EXERCISE BRIEF: Nothing in the records may be altered, and no picture may be included. Restate them in full.

[Opening DATASET section]

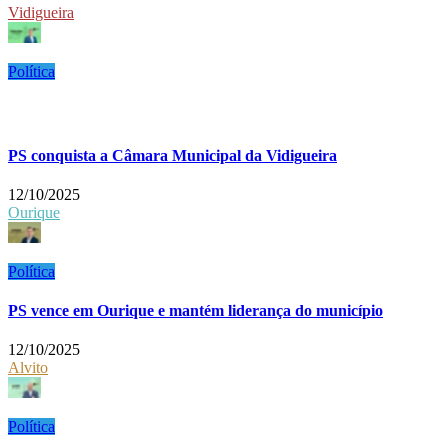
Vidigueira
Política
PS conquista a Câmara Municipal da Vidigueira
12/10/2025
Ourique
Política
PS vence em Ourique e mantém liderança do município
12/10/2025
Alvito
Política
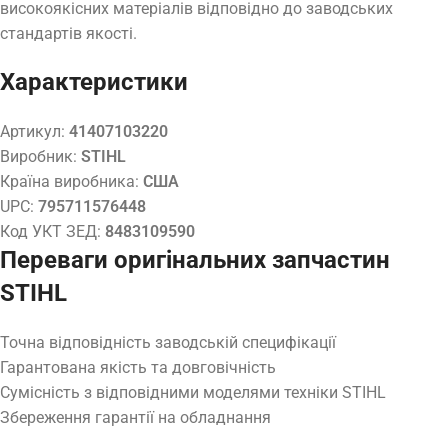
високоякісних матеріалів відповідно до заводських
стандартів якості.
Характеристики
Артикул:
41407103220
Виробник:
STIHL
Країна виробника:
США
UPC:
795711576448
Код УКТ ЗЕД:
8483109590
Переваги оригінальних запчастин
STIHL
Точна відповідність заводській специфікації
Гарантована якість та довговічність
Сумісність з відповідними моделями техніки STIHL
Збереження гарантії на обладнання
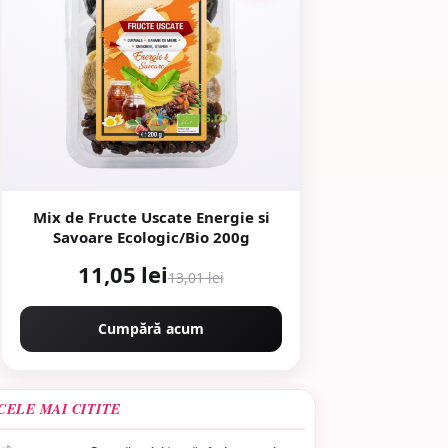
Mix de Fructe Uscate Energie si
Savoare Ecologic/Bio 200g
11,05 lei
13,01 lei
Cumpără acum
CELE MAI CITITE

[Closing DATASET section]

TASK RESULT:
Vidigueira
Política
PS conquista a Câmara Municipal da Vidigueira
12/10/2025
Ourique
Política
PS vence em Ourique e mantém liderança do município
12/10/2025
Alvito
Política
високоякісних матеріалів відповідно до заводських
стандартів якості.
Характеристики
Артикул:
41407103220
Виробник:
STIHL
Країна виробника:
США
UPC:
795711576448
Код УКТ ЗЕД:
8483109590
Переваги оригінальних запчастин
STIHL
Точна відповідність заводській специфікації
Гарантована якість та довговічність
Сумісність з відповідними моделями техніки STIHL
Збереження гарантії на обладнання
Mix de Fructe Uscate Energie si
Savoare Ecologic/Bio 200g
11,05 lei
13,01 lei
Cumpără acum
CELE MAI CITITE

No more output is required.